▼

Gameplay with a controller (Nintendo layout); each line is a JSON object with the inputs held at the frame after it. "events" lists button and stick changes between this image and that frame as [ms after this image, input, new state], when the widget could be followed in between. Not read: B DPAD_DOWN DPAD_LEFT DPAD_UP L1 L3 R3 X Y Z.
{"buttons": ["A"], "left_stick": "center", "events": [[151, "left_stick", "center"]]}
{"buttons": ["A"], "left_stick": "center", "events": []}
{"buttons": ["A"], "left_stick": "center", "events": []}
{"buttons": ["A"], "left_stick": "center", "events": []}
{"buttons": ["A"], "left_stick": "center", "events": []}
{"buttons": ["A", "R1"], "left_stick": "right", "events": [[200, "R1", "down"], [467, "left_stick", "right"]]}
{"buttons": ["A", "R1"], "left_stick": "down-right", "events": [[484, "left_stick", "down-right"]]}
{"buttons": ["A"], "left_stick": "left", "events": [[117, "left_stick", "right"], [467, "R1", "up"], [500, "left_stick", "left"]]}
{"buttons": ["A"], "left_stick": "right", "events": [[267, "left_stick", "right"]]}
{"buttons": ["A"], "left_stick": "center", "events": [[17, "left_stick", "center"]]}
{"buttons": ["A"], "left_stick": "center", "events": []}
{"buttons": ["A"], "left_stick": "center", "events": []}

▲

▸ Required work
Exactly as written above, copy out all the records.

▸ Result for this task
Gameplay with a controller (Nintendo layout); each line is a JSON object with the inputs held at the frame after it. "events" lists button and stick changes between this image and that frame as [ms after this image, input, new state], when the widget could be followed in between. Not read: B DPAD_DOWN DPAD_LEFT DPAD_UP L1 L3 R3 X Y Z.
{"buttons": ["A"], "left_stick": "center", "events": [[151, "left_stick", "center"]]}
{"buttons": ["A"], "left_stick": "center", "events": []}
{"buttons": ["A"], "left_stick": "center", "events": []}
{"buttons": ["A"], "left_stick": "center", "events": []}
{"buttons": ["A"], "left_stick": "center", "events": []}
{"buttons": ["A", "R1"], "left_stick": "right", "events": [[200, "R1", "down"], [467, "left_stick", "right"]]}
{"buttons": ["A", "R1"], "left_stick": "down-right", "events": [[484, "left_stick", "down-right"]]}
{"buttons": ["A"], "left_stick": "left", "events": [[117, "left_stick", "right"], [467, "R1", "up"], [500, "left_stick", "left"]]}
{"buttons": ["A"], "left_stick": "right", "events": [[267, "left_stick", "right"]]}
{"buttons": ["A"], "left_stick": "center", "events": [[17, "left_stick", "center"]]}
{"buttons": ["A"], "left_stick": "center", "events": []}
{"buttons": ["A"], "left_stick": "center", "events": []}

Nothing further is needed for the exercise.